A. D. Coleman has published 8 books and more than 2500 essays on photography and related subjects.
Formerly a columnist for the Village Voice, the New York Times, and the New York Observer, Coleman contributes to ARTnews, Art On Paper, and Technology Review. His syndicated essays on mass media, new communication technologies, art, and photography are featured in such periodicals as Juliet Art Magazine (Italy), European Photography (Germany), and La Fotografia (Spain). His work has been translated into 21 languages and published in 30 countries.
Since 1995, Coleman has served as Publisher and Executive Director of The Nearby Café (nearbycafe.com), a multi-subject electronic magazine where his widely read internet newsletter on photography, “C: The Speed of Light,” appears at photocritic.com. He also directs the Photography Criticism CyberArchive (photocriticism.com), the most extensive online database ever created of writing about photography by authors past and present. With John Alley, he publishes The New Eyes Project (k12photoed.org), a resource for teachers of photography.

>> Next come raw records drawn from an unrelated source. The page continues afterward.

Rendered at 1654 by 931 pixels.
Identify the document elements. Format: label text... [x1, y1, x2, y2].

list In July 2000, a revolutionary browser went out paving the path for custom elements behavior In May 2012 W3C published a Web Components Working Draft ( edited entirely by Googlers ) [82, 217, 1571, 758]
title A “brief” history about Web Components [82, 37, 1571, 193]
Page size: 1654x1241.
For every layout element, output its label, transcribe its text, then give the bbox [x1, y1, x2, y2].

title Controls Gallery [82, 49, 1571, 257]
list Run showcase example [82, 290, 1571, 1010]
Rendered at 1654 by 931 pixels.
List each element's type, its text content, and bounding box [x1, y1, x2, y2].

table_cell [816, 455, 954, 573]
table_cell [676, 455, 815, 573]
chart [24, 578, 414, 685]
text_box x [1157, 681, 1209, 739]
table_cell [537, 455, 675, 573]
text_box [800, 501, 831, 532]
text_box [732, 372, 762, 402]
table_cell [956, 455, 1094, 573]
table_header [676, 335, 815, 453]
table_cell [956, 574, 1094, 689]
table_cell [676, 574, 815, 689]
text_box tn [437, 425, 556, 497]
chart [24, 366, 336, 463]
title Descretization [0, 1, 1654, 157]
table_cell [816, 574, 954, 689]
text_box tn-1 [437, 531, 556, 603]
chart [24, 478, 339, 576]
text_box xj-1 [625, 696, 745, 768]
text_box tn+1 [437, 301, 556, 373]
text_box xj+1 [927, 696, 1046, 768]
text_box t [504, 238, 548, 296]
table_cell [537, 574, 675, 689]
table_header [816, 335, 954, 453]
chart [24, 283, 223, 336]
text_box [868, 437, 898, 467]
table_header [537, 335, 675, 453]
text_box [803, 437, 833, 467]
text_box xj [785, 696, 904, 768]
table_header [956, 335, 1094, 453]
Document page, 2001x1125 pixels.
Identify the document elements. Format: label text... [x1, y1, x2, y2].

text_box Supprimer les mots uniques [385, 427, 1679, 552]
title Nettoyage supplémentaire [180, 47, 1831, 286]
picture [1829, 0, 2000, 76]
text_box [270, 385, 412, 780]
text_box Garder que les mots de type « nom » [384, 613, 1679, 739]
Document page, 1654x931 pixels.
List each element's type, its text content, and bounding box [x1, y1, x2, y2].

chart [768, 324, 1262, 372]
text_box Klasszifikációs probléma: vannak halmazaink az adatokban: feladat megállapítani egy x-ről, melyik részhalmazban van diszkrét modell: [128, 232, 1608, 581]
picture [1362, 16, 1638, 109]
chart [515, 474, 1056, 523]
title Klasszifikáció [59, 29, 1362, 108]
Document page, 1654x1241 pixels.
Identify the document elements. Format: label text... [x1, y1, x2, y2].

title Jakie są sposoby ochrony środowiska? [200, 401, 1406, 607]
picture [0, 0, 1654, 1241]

Coleman — who lectures, teaches and publishes widely both here and abroad — has appeared on NPR, PBS, CBS and the BBC. A Getty Museum Guest Scholar and a Fulbright Senior Scholar, and a recipient of grants from the National Endowment for the Arts and the Hasselblad Foundation, he was honored in 1996 as the Ansel and Virginia Adams Distinguished Scholar-in-Residence at the Center for Creative Photography. American Photo named Coleman one of “the 100 most important people in photography in 1998.” In 2002 he received the Culture Prize of the German Photographic Society — the first critic of photography ever so honored.
Coleman’s books include The Grotesque in Photography; Light Readings: A Photography Critic’s Writings, 1968-1978; Critical Focus: Photography in the International Image Community; Tarnished Silver: After the Photo Boom; Looking at Photographs: Animals, a work for children; Depth Of Field: Essays on Photography, Mass Media and Lens Culture; and The Digital Evolution: Visual Communication in the Electronic Age, Essays, Lectures And Interviews 1967-1998. Critical Focus received the International Center of Photography’s Infinity Award for Writing on Photography in 1995). Wired magazine called The Digital Evolution “required reading for today’s media-savvy or information-obsessed artist.” In 2007 he published his second collection of poetry, Like Father Like Son, a collaboration with Earl M. Coleman. A new collection of Coleman’s essays, Available Light: Photography in the 1990s, is due in 2008.
Coleman curated the current international traveling exhibition SAGA: The Journey of Arno Rafael.